2021-04-30 21:22:53 | 小説


今回ご紹介するのは「ビブリア古書堂の事件手帖Ⅱ ~扉子と空白の時~」(著:三上延)です。

-----内容-----
ビブリア古書堂に舞い込んだ新たな相談事。
それは、この世に存在していないはずの本ーー横溝正史の幻の作品が何者かに盗まれたという奇妙なものだった。
どこか様子がおかしい女店主と訪れたのは、元華族に連なる旧家の邸宅。
老いた女主の死をきっかけに忽然と消えた古書。
その謎に迫るうち、半世紀以上絡み合う一家の因縁が浮かび上がる。
深まる疑念と迷宮入りする事件。
ほどけなかった糸は、長い時を超え、やがて事の真相を紡ぎ始めるーー。

-----感想-----
北鎌倉にある古書堂の店主篠川栞子が古書にまつわる事件を解決していく「ビブリア古書堂の事件手帖」の、栞子と五浦大輔が結婚して娘の扉子が登場するようになって2作目の作品です。
読書をしたい思いはありながらもなかなか読めない中で少しずつ読み進めて行きました。

プロローグはブックカフェの臨時店番をする戸山圭とそこに現れる篠川扉子の場面で始まります。
二人は友達で、高校生なのが分かりました。
圭も扉子と同じで両親が古い本を扱う仕事をしているので幼い頃から本に囲まれて育ち本が好きですが、本の詳しさについてはとても控え目な考えを持っています。
「自分が本に詳しいとか、人より知識があるなどと思ったことはない。世の中には何事も上には上がいるものだからだ。」とあり、驕りがなくて良い考えだと思いました。
圭から見た扉子の本好き度合いの描写が「扉子は本が好きーーいや、好きというレベルではない。息をするように読んでいる。」とあり表現が面白かったです

扉子の前には2012年と2021年の「マイブック(新潮文庫が発行する日記帳のようなもの)」が置いてあります。

課題 -
本文のうち、「その謎に迫るうち、半世紀以上絡み合う一家の因縁が浮かび上がる。」で始まり「読書をしたい思いはありながらもなかなか読めない中で少しずつ読み進めて行きました。」で終わる部分を、一字も変えずに書き写すこと。

元データ -
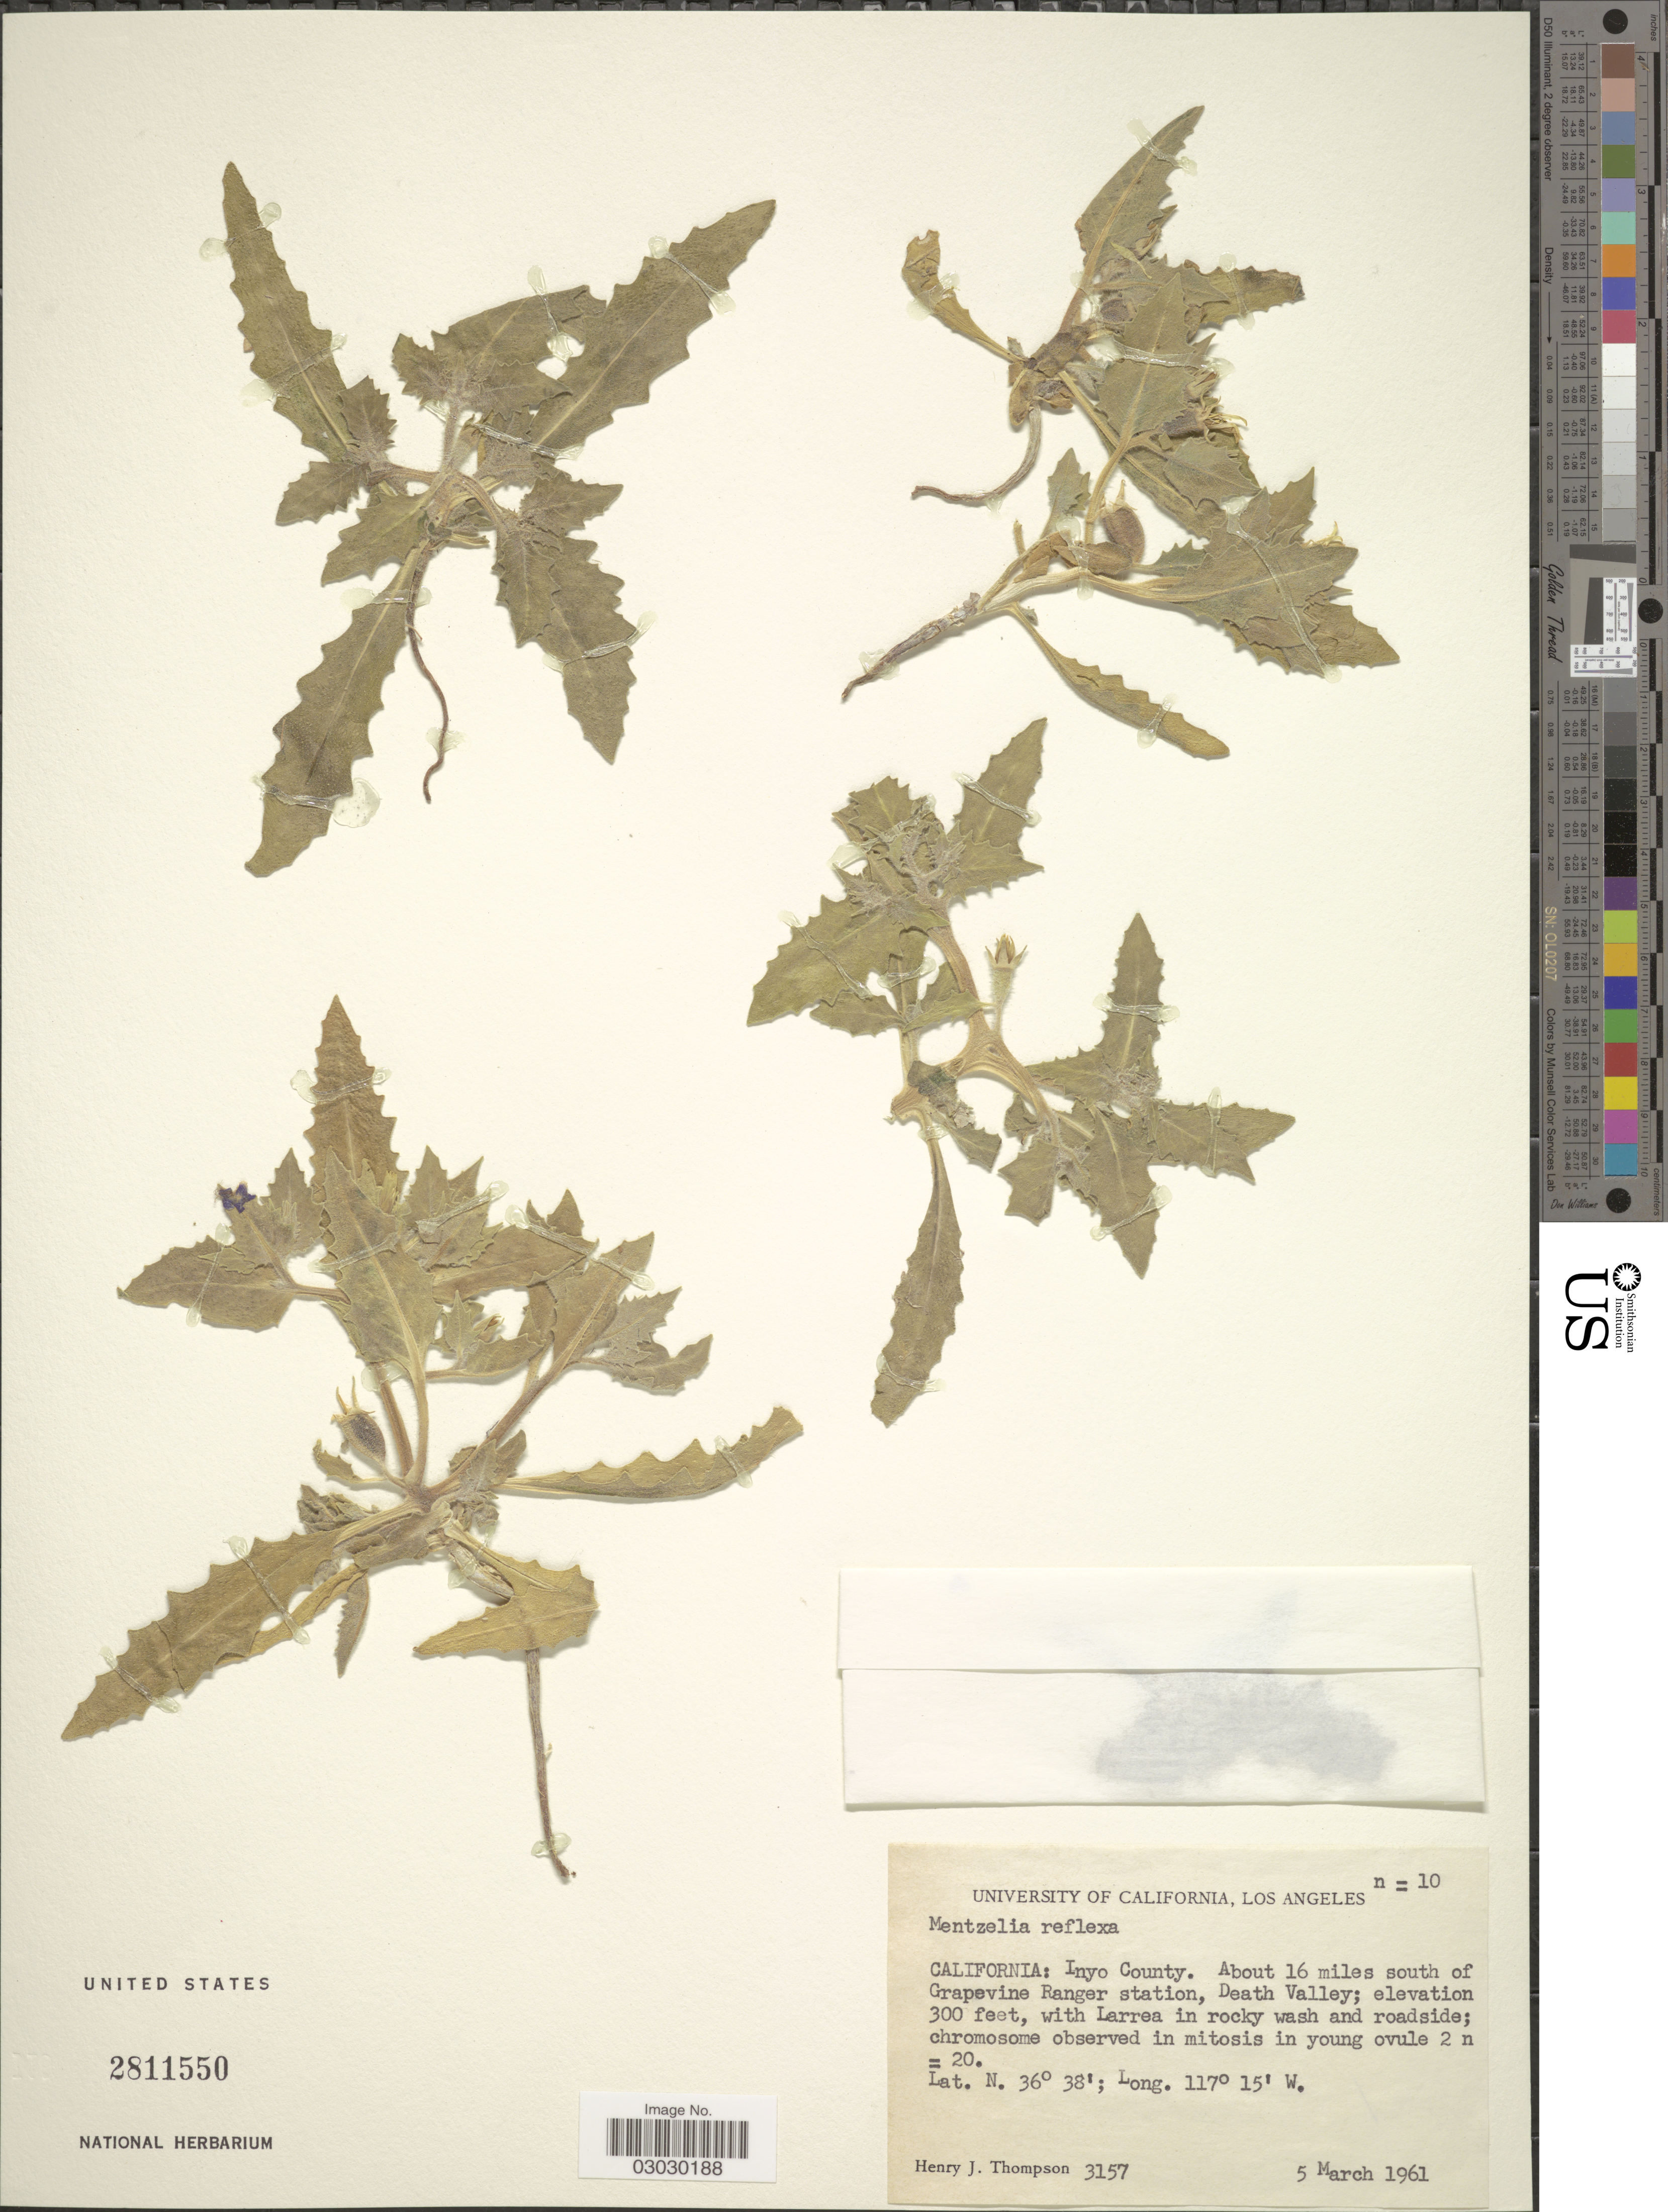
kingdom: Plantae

解答 -
その謎に迫るうち、半世紀以上絡み合う一家の因縁が浮かび上がる。
深まる疑念と迷宮入りする事件。
ほどけなかった糸は、長い時を超え、やがて事の真相を紡ぎ始めるーー。

-----感想-----
北鎌倉にある古書堂の店主篠川栞子が古書にまつわる事件を解決していく「ビブリア古書堂の事件手帖」の、栞子と五浦大輔が結婚して娘の扉子が登場するようになって2作目の作品です。
読書をしたい思いはありながらもなかなか読めない中で少しずつ読み進めて行きました。